> [Collected data entries]

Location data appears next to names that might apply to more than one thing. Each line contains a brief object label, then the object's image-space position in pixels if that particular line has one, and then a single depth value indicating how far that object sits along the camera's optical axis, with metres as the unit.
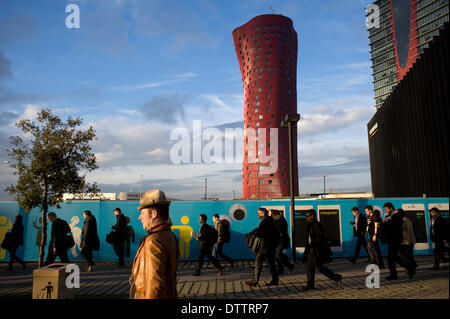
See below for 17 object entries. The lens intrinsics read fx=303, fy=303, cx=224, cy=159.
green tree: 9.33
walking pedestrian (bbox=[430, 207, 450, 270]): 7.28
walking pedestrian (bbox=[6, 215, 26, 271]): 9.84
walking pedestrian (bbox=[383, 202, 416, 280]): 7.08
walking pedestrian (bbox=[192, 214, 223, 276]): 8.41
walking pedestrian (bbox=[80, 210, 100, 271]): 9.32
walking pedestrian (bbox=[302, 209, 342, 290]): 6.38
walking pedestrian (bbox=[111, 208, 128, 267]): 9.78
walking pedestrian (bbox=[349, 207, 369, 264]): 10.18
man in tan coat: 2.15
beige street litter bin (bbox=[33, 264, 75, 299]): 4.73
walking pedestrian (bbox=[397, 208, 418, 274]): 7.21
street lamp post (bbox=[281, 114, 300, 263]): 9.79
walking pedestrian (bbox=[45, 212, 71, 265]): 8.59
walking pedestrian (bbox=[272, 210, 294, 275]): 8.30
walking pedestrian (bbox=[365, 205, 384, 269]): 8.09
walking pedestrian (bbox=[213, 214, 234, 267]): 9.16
--
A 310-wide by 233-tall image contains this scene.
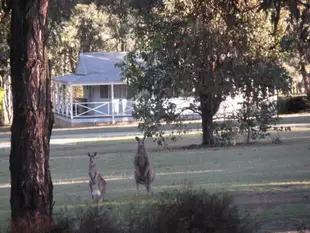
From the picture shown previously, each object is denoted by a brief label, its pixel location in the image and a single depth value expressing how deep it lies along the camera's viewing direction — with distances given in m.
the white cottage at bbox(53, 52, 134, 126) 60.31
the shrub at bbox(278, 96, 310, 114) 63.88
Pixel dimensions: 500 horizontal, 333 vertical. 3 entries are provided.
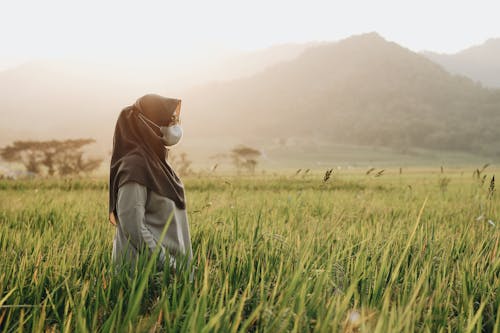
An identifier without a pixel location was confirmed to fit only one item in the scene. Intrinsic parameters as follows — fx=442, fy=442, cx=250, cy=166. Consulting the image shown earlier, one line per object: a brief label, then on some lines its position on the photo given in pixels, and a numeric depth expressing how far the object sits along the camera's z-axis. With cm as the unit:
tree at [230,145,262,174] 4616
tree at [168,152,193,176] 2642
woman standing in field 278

> [Task brief] Look above for the line holding "walking pedestrian (bbox=[272, 210, 294, 275]): 8.30" and the line holding "walking pedestrian (bbox=[213, 214, 234, 267]): 9.16", then output exactly those two lines and every line between them, nothing more.

> [Expected answer]
walking pedestrian (bbox=[272, 210, 294, 275]): 8.30
walking pedestrian (bbox=[365, 205, 384, 269]): 8.09
walking pedestrian (bbox=[213, 214, 234, 267]): 9.16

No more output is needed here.